- [What you are asked to do] Please copy every one of the records below line for line, keeping each word and character unchanged.
--- START Data excerpts ---
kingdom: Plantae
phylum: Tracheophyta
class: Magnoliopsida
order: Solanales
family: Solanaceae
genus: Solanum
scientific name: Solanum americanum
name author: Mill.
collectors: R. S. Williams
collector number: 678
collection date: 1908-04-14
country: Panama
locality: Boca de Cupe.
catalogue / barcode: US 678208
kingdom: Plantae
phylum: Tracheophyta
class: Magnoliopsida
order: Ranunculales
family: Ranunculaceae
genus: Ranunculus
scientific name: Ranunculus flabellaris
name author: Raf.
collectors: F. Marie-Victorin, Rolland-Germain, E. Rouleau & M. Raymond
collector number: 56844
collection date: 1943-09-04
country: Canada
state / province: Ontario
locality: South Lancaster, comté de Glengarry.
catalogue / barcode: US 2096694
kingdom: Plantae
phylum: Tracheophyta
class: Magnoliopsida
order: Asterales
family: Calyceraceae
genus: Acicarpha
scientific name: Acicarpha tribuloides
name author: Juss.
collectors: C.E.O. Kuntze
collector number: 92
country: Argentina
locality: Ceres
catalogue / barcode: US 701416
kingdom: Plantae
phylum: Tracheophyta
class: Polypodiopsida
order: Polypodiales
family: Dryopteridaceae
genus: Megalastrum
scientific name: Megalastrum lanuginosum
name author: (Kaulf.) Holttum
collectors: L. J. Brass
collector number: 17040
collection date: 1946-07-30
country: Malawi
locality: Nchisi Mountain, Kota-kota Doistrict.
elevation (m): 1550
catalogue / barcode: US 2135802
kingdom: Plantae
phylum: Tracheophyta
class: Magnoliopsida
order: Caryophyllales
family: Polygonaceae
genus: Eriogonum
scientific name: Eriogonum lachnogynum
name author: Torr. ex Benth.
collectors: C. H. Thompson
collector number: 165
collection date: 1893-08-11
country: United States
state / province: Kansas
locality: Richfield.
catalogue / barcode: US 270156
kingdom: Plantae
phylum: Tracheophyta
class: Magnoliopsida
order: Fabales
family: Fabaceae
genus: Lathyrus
--- END Data excerpts ---
- [Result]
kingdom: Plantae
phylum: Tracheophyta
class: Magnoliopsida
order: Solanales
family: Solanaceae
genus: Solanum
scientific name: Solanum americanum
name author: Mill.
collectors: R. S. Williams
collector number: 678
collection date: 1908-04-14
country: Panama
locality: Boca de Cupe.
catalogue / barcode: US 678208
kingdom: Plantae
phylum: Tracheophyta
class: Magnoliopsida
order: Ranunculales
family: Ranunculaceae
genus: Ranunculus
scientific name: Ranunculus flabellaris
name author: Raf.
collectors: F. Marie-Victorin, Rolland-Germain, E. Rouleau & M. Raymond
collector number: 56844
collection date: 1943-09-04
country: Canada
state / province: Ontario
locality: South Lancaster, comté de Glengarry.
catalogue / barcode: US 2096694
kingdom: Plantae
phylum: Tracheophyta
class: Magnoliopsida
order: Asterales
family: Calyceraceae
genus: Acicarpha
scientific name: Acicarpha tribuloides
name author: Juss.
collectors: C.E.O. Kuntze
collector number: 92
country: Argentina
locality: Ceres
catalogue / barcode: US 701416
kingdom: Plantae
phylum: Tracheophyta
class: Polypodiopsida
order: Polypodiales
family: Dryopteridaceae
genus: Megalastrum
scientific name: Megalastrum lanuginosum
name author: (Kaulf.) Holttum
collectors: L. J. Brass
collector number: 17040
collection date: 1946-07-30
country: Malawi
locality: Nchisi Mountain, Kota-kota Doistrict.
elevation (m): 1550
catalogue / barcode: US 2135802
kingdom: Plantae
phylum: Tracheophyta
class: Magnoliopsida
order: Caryophyllales
family: Polygonaceae
genus: Eriogonum
scientific name: Eriogonum lachnogynum
name author: Torr. ex Benth.
collectors: C. H. Thompson
collector number: 165
collection date: 1893-08-11
country: United States
state / province: Kansas
locality: Richfield.
catalogue / barcode: US 270156
kingdom: Plantae
phylum: Tracheophyta
class: Magnoliopsida
order: Fabales
family: Fabaceae
genus: Lathyrus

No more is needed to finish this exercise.